Supporting more sustainable growth in the travel and tourism sector

Many travel and tourism destinations grapple with rising tensions between residents and tourists, and mounting pressure on ecosystems, among other challenges of growth. Image: Getty Images / Subbotsky
- The travel and tourism sector is growing, but faces challenges like skills shortages and global disruption, its impact on nature and ecosystems.
- To scale innovative solutions, the sector needs to embrace a broader definition of success.
- The Beyond Tourism Impact Stars initiative highlights solutions that could help the wider sector face a new era of growth.
For decades, tourism’s success has largely been measured through growth – more visitors, higher spending and greater economic contribution.
By those measures, the sector’s future appears exceptionally strong. By 2034, travel and tourism is projected to contribute $16 trillion to global GDP and support approximately 30 billion tourist visits annually. This will reinforce its role as a major engine of opportunity, employment and cultural exchange.

But the same forces driving tourism’s expansion are also exposing new pressures.
As destinations welcome growing numbers of visitors, many are grappling with rising tensions between residents and tourists, mounting pressure on ecosystems, workforce shortages, infrastructure constraints and growing vulnerability to climate, geopolitical and economic shocks.
None of this diminishes tourism’s importance. Rather, it expands how success should be understood. Alongside economic growth, more attention is being paid to how tourism contributes to community wellbeing, environmental stewardship, cultural vitality and long-term resilience.
Rather than simply being concerned with how to attract more visitors, the industry must now ensure growth creates lasting value for communities, destinations and the ecosystems on which travel and tourism depends.

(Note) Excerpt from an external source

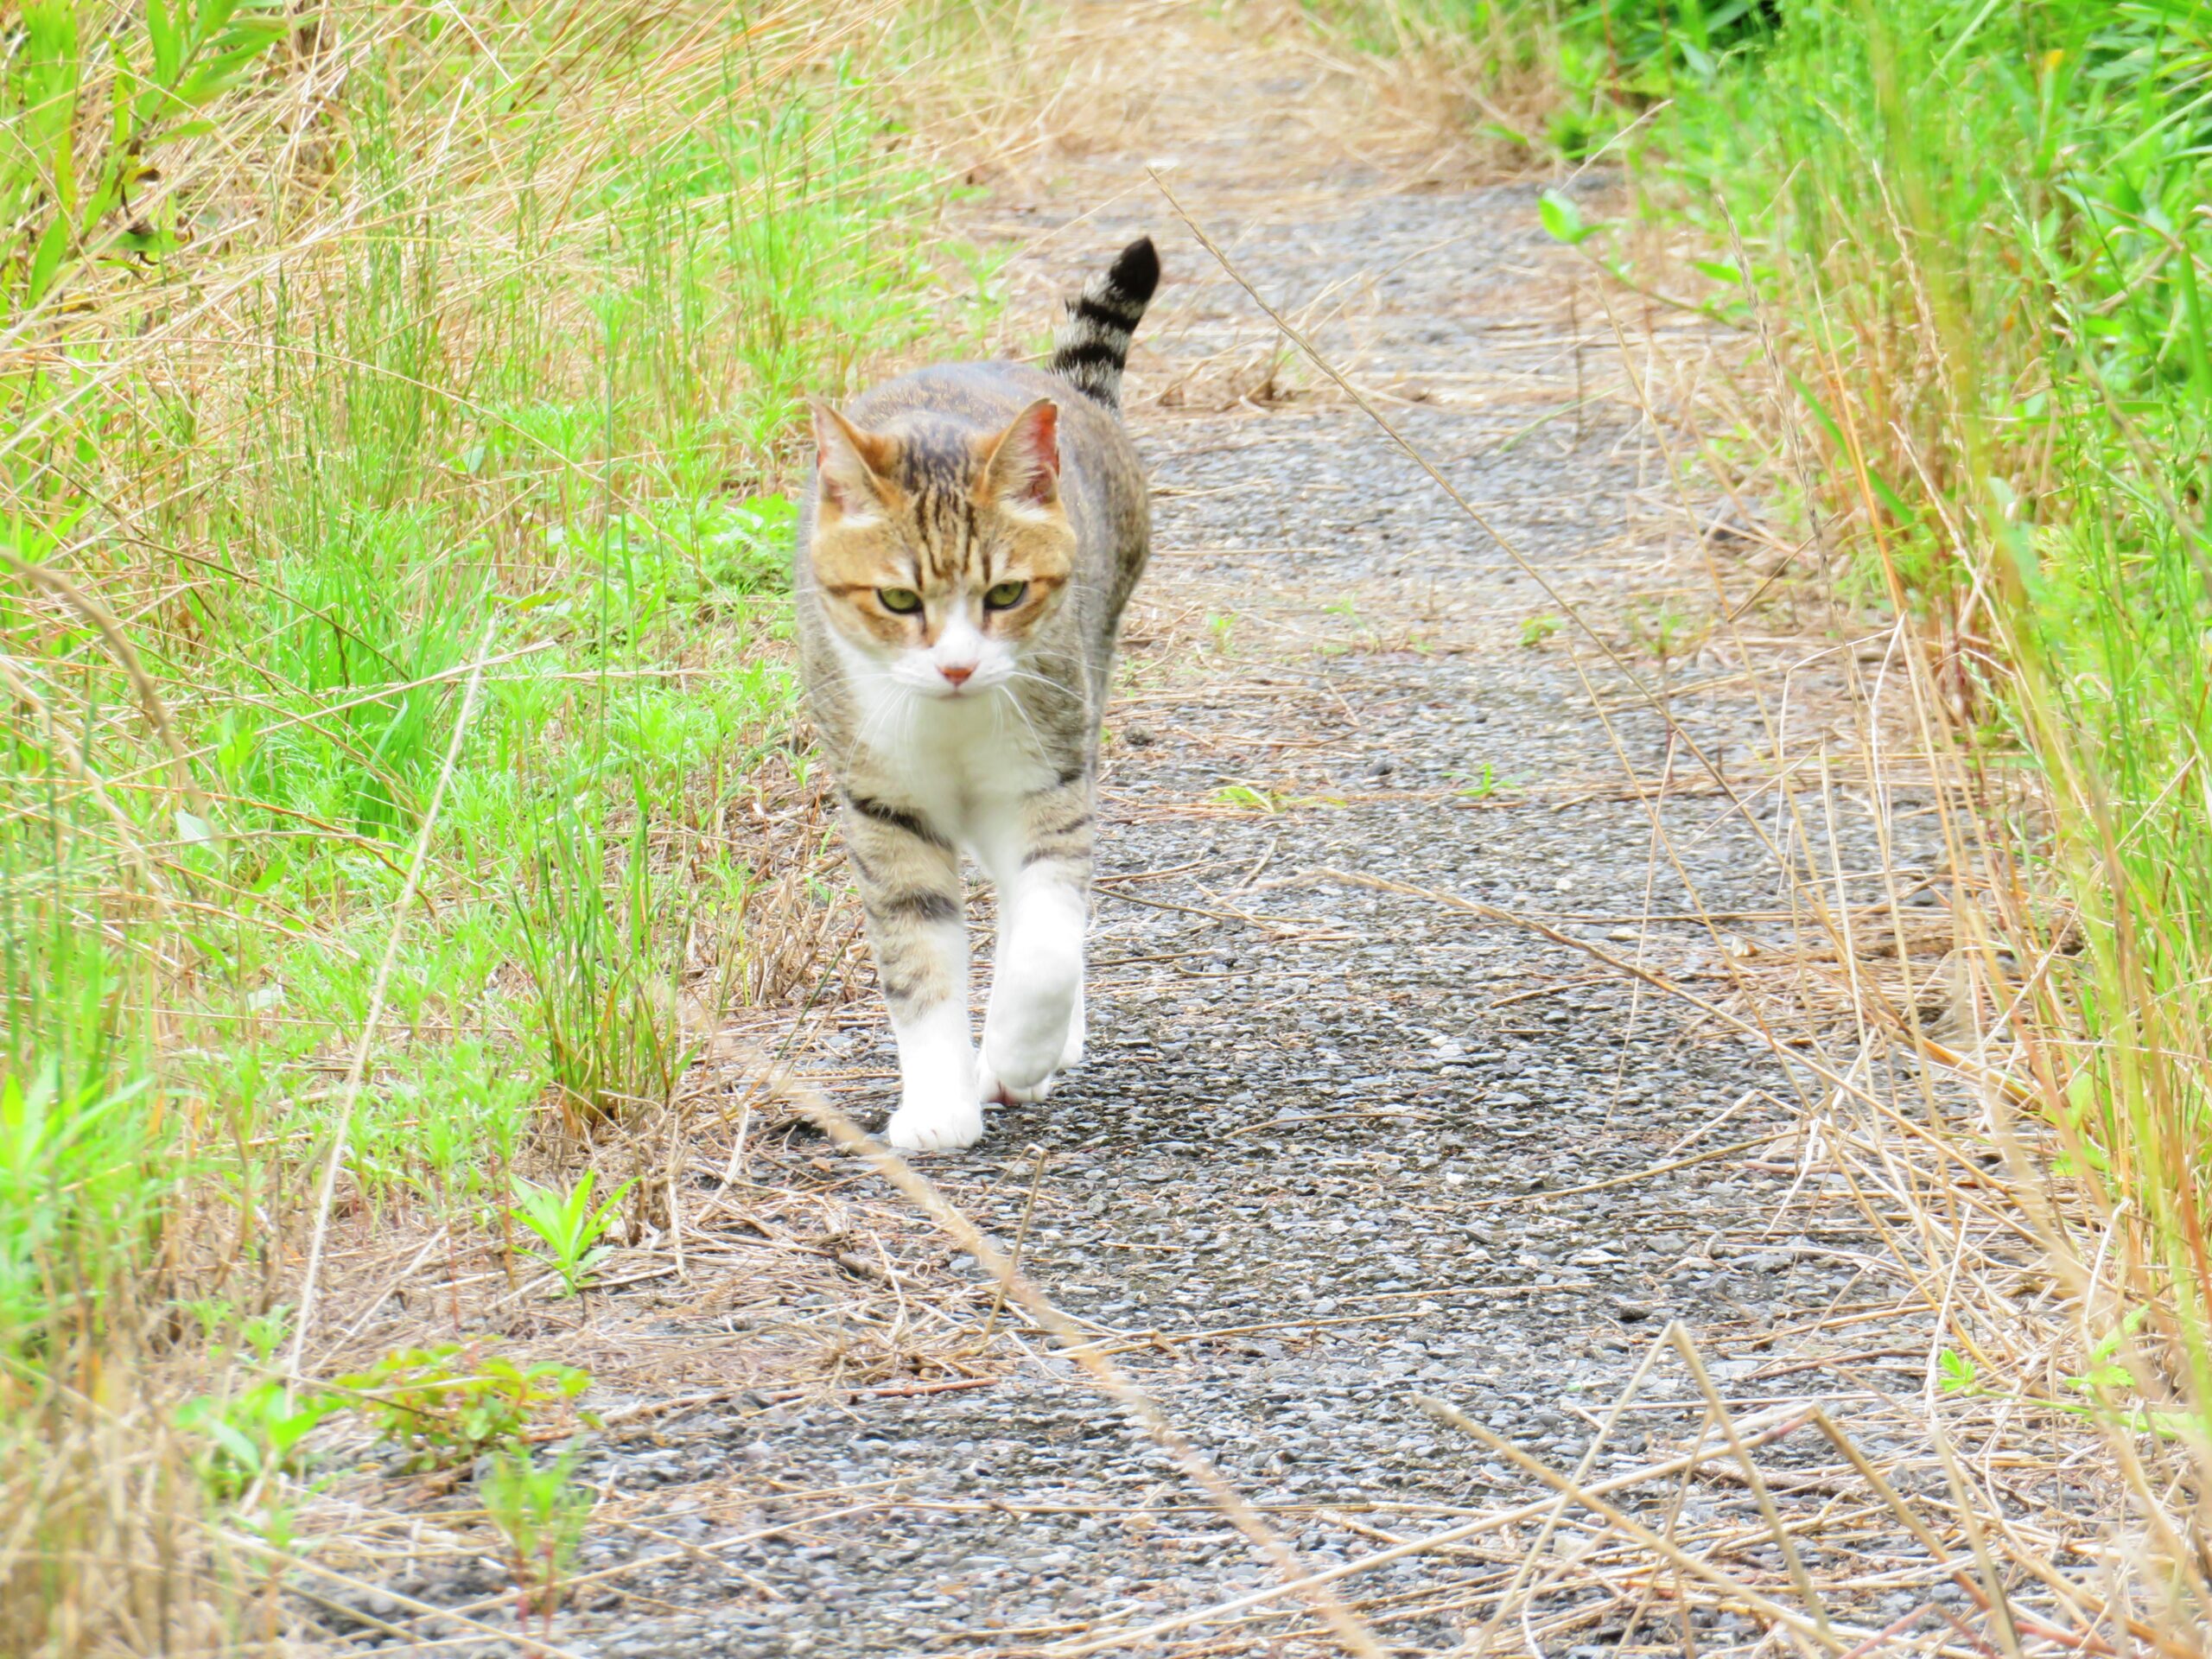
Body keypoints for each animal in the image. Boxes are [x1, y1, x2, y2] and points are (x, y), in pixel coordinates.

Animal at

Scaling travel and tourism solutions
Organizations across the travel and tourism ecosystem are already developing practical responses to these challenges.
Destinations are experimenting with approaches that spread visitor demand more evenly, support local enterprises and strengthen links between tourism and community development. Businesses are investing in workforce programmes, new partnership models and nature-positive initiatives that reduce waste, lower emissions, improve resource efficiency and protect the assets on which tourism depends.
Technology is also playing an increasingly important role. Data and digital tools are helping destinations better understand visitor flows, manage demand and make more informed decisions about infrastructure, sustainability and destination management. This enables businesses to improve operations and deliver more seamless visitor experiences.
These efforts are connected by a recognition that tourism’s most pressing challenges cannot be solved by any single organization acting alone. Effective responses increasingly depend on collaboration across businesses, governments, local communities, civil society organizations and other stakeholders whose interests are deeply interconnected.
Such initiatives can vary in scale, geography and approach. While some may address local challenges, others could transform entire destinations. Together, they point to a broader shift as the sector moves beyond identifying challenges and towards developing practical, measurable solutions.
Overcoming travel and tourism fragmentation
Successful solutions do not automatically become shared solutions, however.
Unlike some sectors where best practices can spread rapidly through common standards, travel and tourism remains highly fragmented. Businesses, destinations and communities often face similar challenges in different markets, regulatory environments and operating contexts. As a result, valuable lessons frequently remain local, even when aspects of an approach could be adapted elsewhere.
This fragmentation creates a missed opportunity. A destination that balances visitor growth with community wellbeing, or a company that develops a successful workforce or conservation model, may offer lessons well beyond its immediate market.
Sharing these approaches is not about replicating solutions exactly. Every destination and organization operates within a unique context. But greater visibility into what is working elsewhere, why it is working and how it was implemented can help accelerate learning across the sector.
Bringing solutions to a wider audience
The Beyond Tourism Impact Stars initiative has been launched against this backdrop by the World Economic Forum, the Ministry of Tourism of Saudi Arabia and Kearney, to identify private-sector initiatives that are addressing the sector’s tension points. These initiatives are already generating measurable positive impact for destinations, communities and ecosystems, while also demonstrating strong business performance.
By understanding the approaches that are helping to address some of travel and tourism’s most pressing challenges, those lessons can be shared with a wider audience.
The sector will benefit from a growing body of examples showing how tourism can create value across multiple dimensions. By highlighting what is working in practice, Beyond Tourism Impact Stars will support knowledge-sharing, encourage collaboration and help effective solutions reach a wider audience.
Building on travel and tourism innovation
It’s possible to create a more resilient, inclusive and sustainable future for travel and tourism by scaling solutions that are already delivering measurable impact. Sharing these experiences more widely will help destinations and organizations across the travel and tourism sector.
And as the sector continues to grow, its progress will depend on generating more new ideas – and on identifying, validating and scaling the approaches that deliver results.